Exercise
Write out all of the entries exactly, please.

The records
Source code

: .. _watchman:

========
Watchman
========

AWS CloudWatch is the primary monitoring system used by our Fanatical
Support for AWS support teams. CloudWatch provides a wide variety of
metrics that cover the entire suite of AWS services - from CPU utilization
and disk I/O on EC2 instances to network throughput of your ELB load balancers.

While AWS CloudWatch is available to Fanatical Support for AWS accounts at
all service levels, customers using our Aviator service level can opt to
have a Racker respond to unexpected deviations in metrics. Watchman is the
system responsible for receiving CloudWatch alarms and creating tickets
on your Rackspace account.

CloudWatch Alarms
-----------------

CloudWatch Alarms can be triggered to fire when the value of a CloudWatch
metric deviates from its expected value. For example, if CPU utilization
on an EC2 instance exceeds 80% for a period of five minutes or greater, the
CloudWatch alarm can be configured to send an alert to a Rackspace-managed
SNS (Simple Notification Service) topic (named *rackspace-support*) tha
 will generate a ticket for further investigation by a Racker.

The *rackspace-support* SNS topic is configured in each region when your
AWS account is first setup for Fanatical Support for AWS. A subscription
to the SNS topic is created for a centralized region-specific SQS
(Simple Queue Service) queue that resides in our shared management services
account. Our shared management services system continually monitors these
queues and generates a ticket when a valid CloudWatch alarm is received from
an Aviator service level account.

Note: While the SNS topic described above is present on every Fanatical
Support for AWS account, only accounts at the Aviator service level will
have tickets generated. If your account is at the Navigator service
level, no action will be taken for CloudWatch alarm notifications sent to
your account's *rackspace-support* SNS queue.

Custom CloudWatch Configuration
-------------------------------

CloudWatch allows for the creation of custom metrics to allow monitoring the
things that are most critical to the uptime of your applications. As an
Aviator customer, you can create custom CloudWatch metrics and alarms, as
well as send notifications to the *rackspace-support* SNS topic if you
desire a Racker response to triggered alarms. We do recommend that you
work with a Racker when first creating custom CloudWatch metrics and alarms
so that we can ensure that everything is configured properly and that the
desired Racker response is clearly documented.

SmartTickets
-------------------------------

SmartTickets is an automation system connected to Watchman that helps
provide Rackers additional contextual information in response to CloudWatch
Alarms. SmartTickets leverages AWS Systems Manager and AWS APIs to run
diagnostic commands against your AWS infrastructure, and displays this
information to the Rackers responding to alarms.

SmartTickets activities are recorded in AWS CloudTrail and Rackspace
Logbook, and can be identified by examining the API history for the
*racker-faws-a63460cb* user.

Exercise output
Source code

: .. _watchman:

========
Watchman
========

AWS CloudWatch is the primary monitoring system used by our Fanatical
Support for AWS support teams. CloudWatch provides a wide variety of
metrics that cover the entire suite of AWS services - from CPU utilization
and disk I/O on EC2 instances to network throughput of your ELB load balancers.

While AWS CloudWatch is available to Fanatical Support for AWS accounts at
all service levels, customers using our Aviator service level can opt to
have a Racker respond to unexpected deviations in metrics. Watchman is the
system responsible for receiving CloudWatch alarms and creating tickets
on your Rackspace account.

CloudWatch Alarms
-----------------

CloudWatch Alarms can be triggered to fire when the value of a CloudWatch
metric deviates from its expected value. For example, if CPU utilization
on an EC2 instance exceeds 80% for a period of five minutes or greater, the
CloudWatch alarm can be configured to send an alert to a Rackspace-managed
SNS (Simple Notification Service) topic (named *rackspace-support*) tha
 will generate a ticket for further investigation by a Racker.

The *rackspace-support* SNS topic is configured in each region when your
AWS account is first setup for Fanatical Support for AWS. A subscription
to the SNS topic is created for a centralized region-specific SQS
(Simple Queue Service) queue that resides in our shared management services
account. Our shared management services system continually monitors these
queues and generates a ticket when a valid CloudWatch alarm is received from
an Aviator service level account.

Note: While the SNS topic described above is present on every Fanatical
Support for AWS account, only accounts at the Aviator service level will
have tickets generated. If your account is at the Navigator service
level, no action will be taken for CloudWatch alarm notifications sent to
your account's *rackspace-support* SNS queue.

Custom CloudWatch Configuration
-------------------------------

CloudWatch allows for the creation of custom metrics to allow monitoring the
things that are most critical to the uptime of your applications. As an
Aviator customer, you can create custom CloudWatch metrics and alarms, as
well as send notifications to the *rackspace-support* SNS topic if you
desire a Racker response to triggered alarms. We do recommend that you
work with a Racker when first creating custom CloudWatch metrics and alarms
so that we can ensure that everything is configured properly and that the
desired Racker response is clearly documented.

SmartTickets
-------------------------------

SmartTickets is an automation system connected to Watchman that helps
provide Rackers additional contextual information in response to CloudWatch
Alarms. SmartTickets leverages AWS Systems Manager and AWS APIs to run
diagnostic commands against your AWS infrastructure, and displays this
information to the Rackers responding to alarms.

SmartTickets activities are recorded in AWS CloudTrail and Rackspace
Logbook, and can be identified by examining the API history for the
*racker-faws-a63460cb* user.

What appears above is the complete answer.